#### [Trecho]

•••

Pela lógica, 2026 deveria ter incidência menor da doença, mas não é possível prever como ela se comportará. "As epidemias têm composição multifatorial e esses fatores estão mudando rapidamente também. E temos os eventos climáticos extremos que antes não tínhamos. Então, como vai nos afetar e se o ciclo será mais rápido, não sabemos", diz Morales
Morales conversou com a reportagem na terça-feira (23) no Seminário Internacional Desafios da Saúde nas Megacidades, organizado pela Secretaria de Estado da Saúde de São Paulo, em parceria com a Opas.
O evento, realizado no Instituto de Ensino e Pesquisa do Hospital Sírio-Libanês, na Bela Vista, região central de São Paulo, reuniu especialistas de oito países -Brasil, Colômbia, Peru, Argentina, Chile, México, Estados Unidos e Canadá- para discutir soluções digitais e inclusivas para fortalecer os sistemas de saúde em grandes centros urbanos.
Na ocasião, o representante da Opas ressaltou a importância de discutir o assunto no momento em que os olhares estão voltados para a COP30, que será realizada em Belém, em novembro.
"O dia da saúde na COP 30, 13 de novembro, será o epicentro da discussão, em particular, do plano de ação de mudança climática e saúde. A discussão vai trazer os cientistas mais importantes, mas também os tomadores de decisão, que têm que não somente aprovar o plano de mudança climática e saúde, mas implementá-lo. Planos temos demais. O que falta, às vezes, é a implementação na realidade de todos os dias", afirma.
De acordo com Cristian, é o momento de preparar os serviços e os profissionais de saúde do primeiro nível de cuidados a identificar os fatores de risco que fazem da dengue uma doença, às vezes, fatal. A Opas colabora com o Ministério da Saúde na formação e no treinamento do pessoal da saúde.

•••

#### [Dados apresentados]
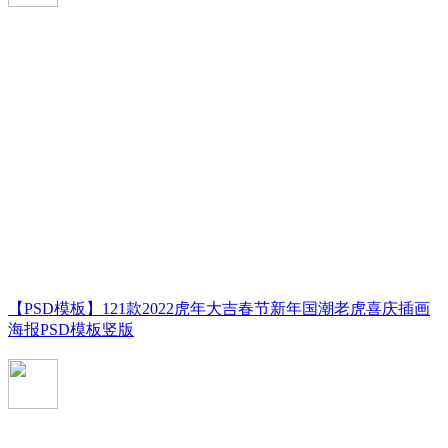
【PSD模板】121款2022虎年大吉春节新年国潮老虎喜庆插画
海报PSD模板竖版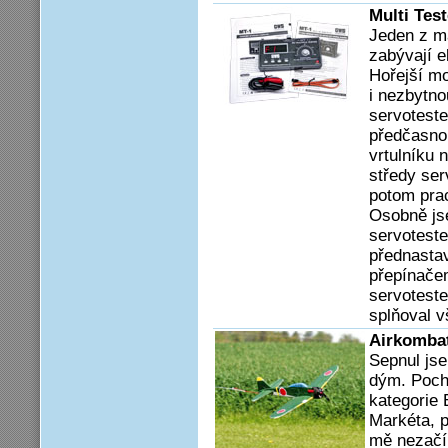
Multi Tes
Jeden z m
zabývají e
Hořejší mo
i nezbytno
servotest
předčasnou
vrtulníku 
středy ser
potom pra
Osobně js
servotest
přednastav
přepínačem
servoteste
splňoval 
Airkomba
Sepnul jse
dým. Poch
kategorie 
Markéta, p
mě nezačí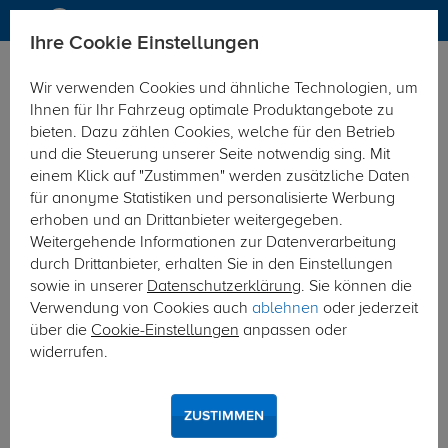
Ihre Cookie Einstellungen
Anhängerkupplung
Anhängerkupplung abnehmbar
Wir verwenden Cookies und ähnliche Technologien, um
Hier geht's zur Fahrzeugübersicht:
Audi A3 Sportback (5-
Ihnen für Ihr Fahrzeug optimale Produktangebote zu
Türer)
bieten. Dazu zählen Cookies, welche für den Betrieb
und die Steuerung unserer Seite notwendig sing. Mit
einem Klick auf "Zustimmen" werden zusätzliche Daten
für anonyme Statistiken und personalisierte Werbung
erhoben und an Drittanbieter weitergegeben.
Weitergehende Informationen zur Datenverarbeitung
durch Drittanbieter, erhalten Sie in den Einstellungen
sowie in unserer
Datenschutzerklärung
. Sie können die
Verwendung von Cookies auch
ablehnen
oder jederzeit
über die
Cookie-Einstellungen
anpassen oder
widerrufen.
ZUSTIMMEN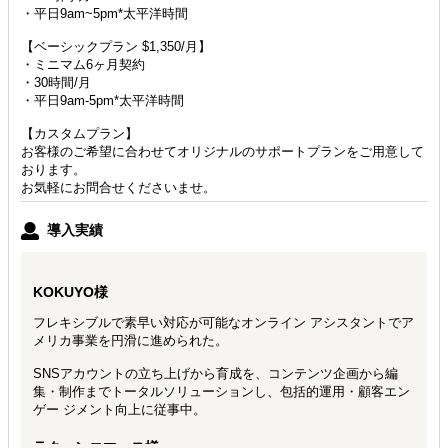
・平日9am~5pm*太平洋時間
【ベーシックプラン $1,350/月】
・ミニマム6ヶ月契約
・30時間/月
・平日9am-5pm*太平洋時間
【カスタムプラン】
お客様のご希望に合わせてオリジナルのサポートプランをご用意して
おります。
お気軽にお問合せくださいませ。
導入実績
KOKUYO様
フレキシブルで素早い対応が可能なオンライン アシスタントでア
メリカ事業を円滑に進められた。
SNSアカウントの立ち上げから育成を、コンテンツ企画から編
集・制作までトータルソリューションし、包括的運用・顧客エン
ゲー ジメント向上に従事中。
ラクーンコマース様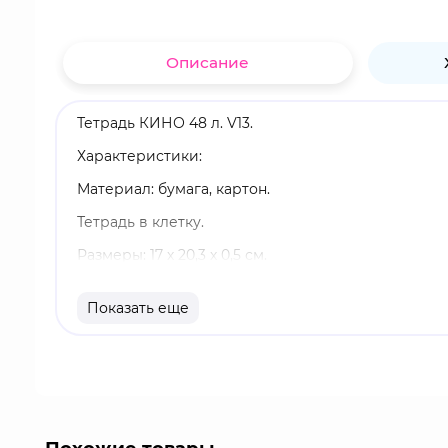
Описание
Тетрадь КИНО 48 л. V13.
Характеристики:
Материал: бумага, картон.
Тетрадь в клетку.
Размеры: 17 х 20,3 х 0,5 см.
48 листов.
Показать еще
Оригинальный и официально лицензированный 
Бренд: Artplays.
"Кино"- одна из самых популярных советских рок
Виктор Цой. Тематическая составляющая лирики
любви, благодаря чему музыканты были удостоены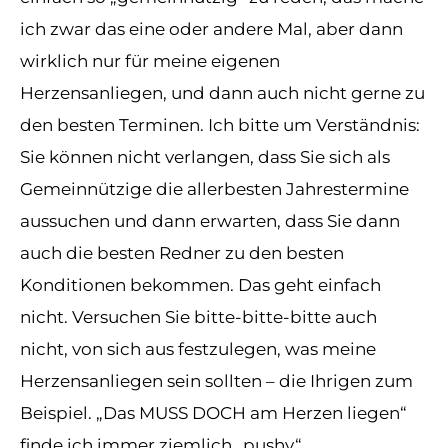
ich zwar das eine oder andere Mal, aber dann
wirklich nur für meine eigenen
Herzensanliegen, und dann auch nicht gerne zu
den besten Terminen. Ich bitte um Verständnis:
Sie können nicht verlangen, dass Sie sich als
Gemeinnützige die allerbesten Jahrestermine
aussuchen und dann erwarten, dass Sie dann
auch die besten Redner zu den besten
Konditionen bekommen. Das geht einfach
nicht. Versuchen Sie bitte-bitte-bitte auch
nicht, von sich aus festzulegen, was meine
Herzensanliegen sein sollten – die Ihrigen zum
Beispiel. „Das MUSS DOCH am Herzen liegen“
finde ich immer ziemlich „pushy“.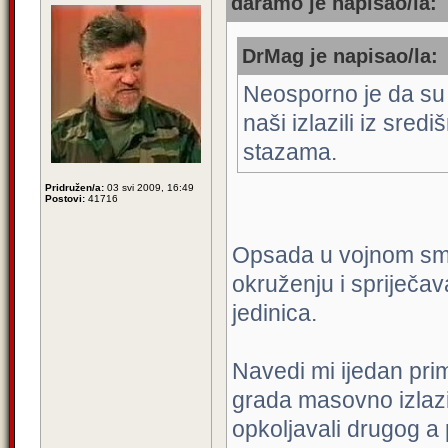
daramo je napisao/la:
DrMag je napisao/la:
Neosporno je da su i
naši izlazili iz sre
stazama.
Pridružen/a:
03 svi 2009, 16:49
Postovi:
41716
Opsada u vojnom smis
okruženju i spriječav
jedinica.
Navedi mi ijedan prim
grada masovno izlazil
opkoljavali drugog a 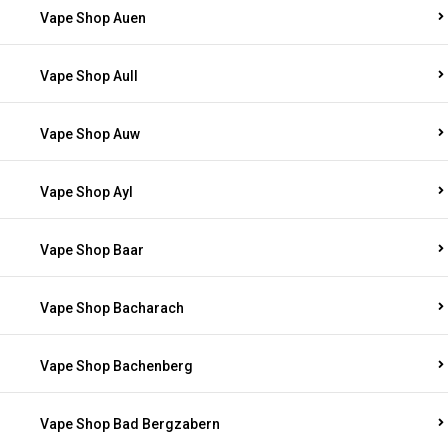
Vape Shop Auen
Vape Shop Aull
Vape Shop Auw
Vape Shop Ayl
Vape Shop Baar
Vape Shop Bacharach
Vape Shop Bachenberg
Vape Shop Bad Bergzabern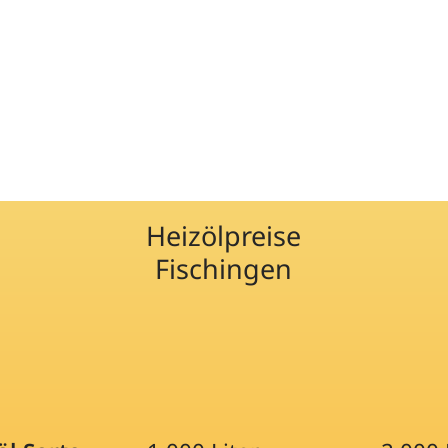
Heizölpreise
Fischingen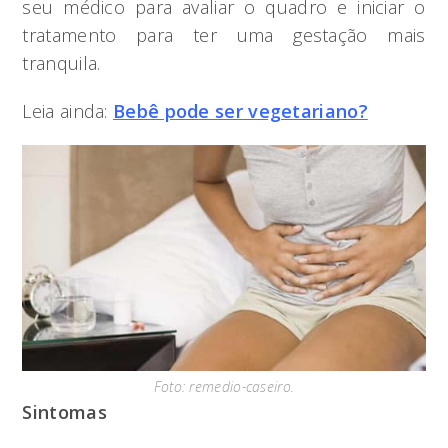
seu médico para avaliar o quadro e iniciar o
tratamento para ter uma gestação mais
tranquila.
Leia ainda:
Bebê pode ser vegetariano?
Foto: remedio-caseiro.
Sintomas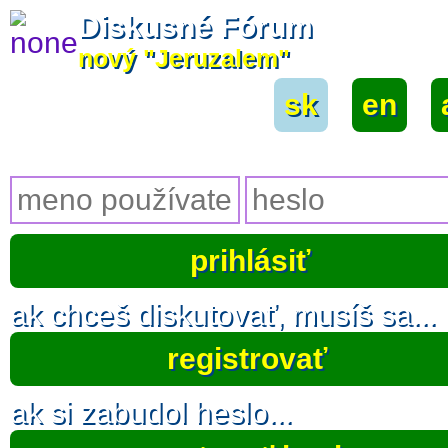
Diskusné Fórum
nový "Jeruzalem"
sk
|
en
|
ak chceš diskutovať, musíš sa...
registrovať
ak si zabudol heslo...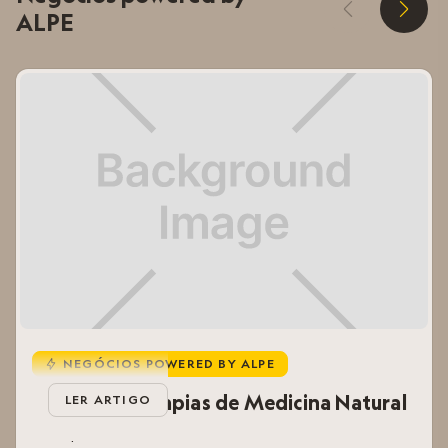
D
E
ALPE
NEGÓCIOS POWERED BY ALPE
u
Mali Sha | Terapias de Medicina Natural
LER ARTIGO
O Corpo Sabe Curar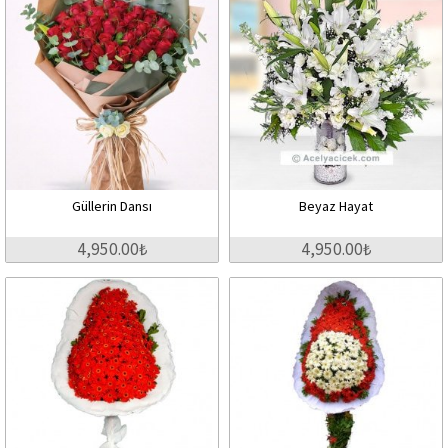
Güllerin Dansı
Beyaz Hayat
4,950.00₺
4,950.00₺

•••

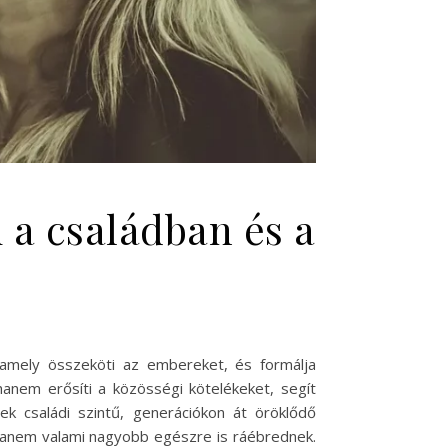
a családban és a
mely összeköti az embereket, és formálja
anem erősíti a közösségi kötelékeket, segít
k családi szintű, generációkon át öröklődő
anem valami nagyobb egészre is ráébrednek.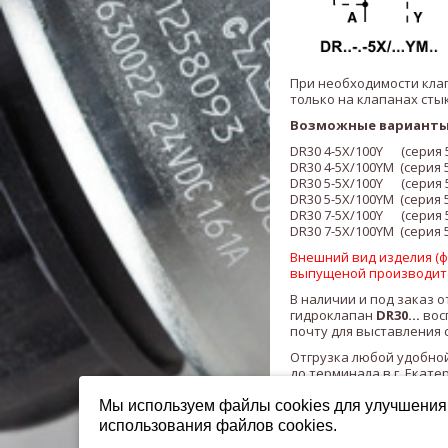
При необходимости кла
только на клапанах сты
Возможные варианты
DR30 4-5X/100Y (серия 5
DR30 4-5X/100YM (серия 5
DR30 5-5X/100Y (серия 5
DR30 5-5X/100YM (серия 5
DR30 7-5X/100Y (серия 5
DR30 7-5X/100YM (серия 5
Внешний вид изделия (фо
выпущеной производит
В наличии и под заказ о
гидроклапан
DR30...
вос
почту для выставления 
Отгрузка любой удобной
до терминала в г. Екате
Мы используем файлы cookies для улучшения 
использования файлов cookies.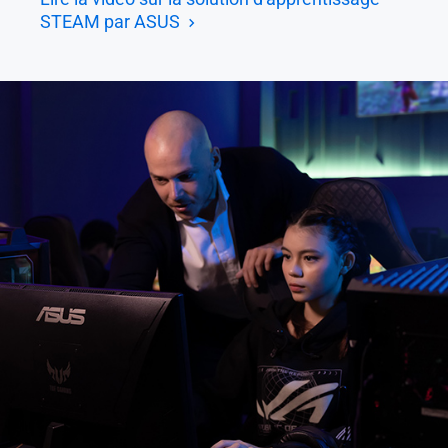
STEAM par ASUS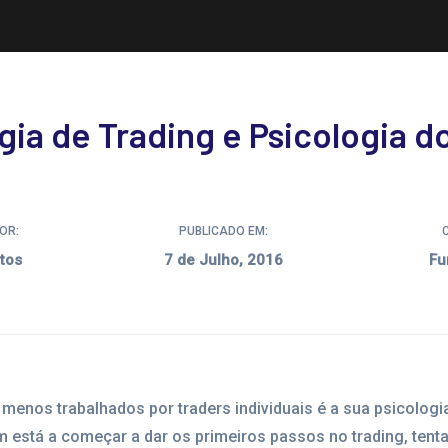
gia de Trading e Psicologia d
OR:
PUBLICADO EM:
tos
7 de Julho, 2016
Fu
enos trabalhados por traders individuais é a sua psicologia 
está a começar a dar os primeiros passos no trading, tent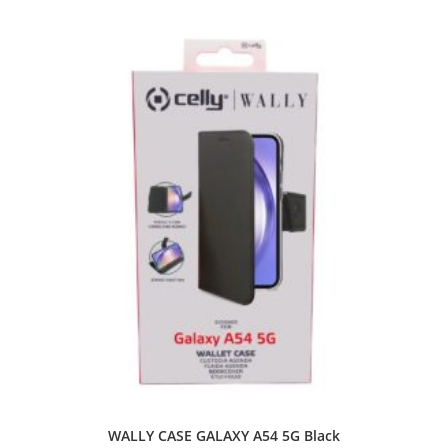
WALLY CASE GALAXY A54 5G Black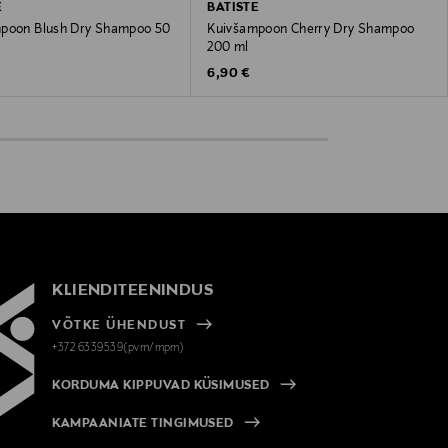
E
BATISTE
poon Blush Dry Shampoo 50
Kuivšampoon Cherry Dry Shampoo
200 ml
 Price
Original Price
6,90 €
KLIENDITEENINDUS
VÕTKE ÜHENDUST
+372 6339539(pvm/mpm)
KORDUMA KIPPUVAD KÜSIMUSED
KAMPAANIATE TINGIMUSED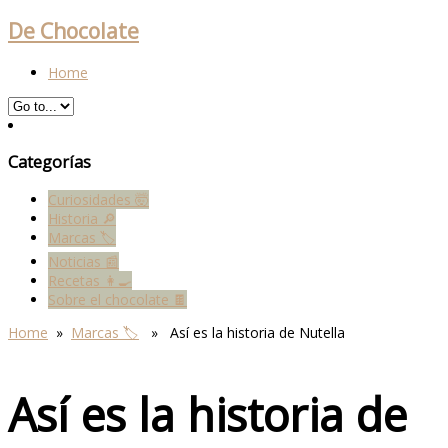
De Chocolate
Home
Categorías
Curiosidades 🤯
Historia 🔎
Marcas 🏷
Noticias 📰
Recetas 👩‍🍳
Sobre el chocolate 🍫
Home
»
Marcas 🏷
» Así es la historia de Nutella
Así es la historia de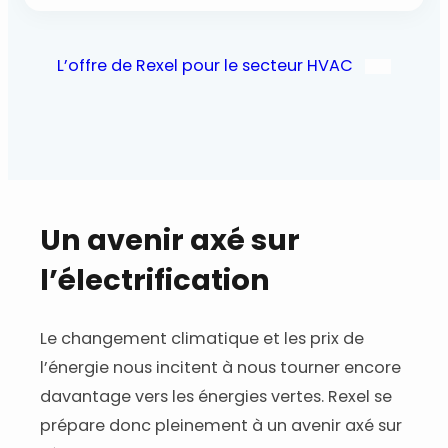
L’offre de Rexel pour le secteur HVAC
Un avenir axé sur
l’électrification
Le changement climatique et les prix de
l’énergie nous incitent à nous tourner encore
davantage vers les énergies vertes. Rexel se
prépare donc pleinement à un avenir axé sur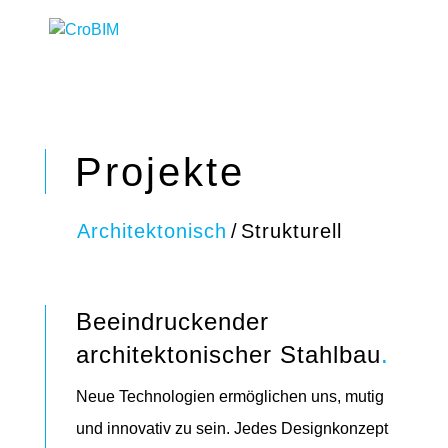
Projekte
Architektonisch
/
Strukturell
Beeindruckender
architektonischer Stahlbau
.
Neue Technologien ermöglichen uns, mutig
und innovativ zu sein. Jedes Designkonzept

•••

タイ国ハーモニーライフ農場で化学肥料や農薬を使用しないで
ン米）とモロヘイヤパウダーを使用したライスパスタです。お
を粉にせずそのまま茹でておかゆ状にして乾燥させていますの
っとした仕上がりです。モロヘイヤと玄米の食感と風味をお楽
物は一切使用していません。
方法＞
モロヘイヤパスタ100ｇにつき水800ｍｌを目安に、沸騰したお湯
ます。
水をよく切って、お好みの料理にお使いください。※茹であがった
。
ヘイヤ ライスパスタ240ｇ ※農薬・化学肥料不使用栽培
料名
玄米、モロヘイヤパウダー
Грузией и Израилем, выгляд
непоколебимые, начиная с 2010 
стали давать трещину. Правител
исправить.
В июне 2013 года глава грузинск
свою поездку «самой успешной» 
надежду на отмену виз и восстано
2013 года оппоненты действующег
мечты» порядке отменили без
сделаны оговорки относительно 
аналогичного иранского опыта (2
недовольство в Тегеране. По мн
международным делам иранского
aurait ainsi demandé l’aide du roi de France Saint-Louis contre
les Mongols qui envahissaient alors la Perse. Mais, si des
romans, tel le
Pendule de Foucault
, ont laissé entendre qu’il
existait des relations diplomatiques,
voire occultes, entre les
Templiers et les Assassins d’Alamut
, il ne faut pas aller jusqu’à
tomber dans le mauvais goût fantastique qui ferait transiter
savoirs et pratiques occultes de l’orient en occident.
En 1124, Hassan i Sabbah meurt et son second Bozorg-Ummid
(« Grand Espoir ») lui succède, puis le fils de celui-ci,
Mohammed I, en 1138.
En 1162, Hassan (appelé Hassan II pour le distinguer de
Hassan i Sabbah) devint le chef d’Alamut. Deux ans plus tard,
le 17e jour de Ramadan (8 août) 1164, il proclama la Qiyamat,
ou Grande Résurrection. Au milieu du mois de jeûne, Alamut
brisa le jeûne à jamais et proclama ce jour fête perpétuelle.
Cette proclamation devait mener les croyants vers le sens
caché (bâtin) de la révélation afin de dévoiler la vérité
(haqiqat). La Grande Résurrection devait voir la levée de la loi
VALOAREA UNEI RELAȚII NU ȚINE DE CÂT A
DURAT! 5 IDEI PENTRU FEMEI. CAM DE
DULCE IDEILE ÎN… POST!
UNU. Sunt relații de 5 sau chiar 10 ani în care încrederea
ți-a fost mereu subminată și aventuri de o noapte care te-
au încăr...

•••

#### [Exercício]
Transcreva do trecho sobre a dengue tudo o que vai desde "Pela lógica, 2026" até "com a Opas.". Os dados não têm relação com o trecho.

#### [Resultado do exercício]
Pela lógica, 2026 deveria ter incidência menor da doença, mas não é possível prever como ela se comportará. "As epidemias têm composição multifatorial e esses fatores estão mudando rapidamente também. E temos os eventos climáticos extremos que antes não tínhamos. Então, como vai nos afetar e se o ciclo será mais rápido, não sabemos", diz Morales
Morales conversou com a reportagem na terça-feira (23) no Seminário Internacional Desafios da Saúde nas Megacidades, organizado pela Secretaria de Estado da Saúde de São Paulo, em parceria com a Opas.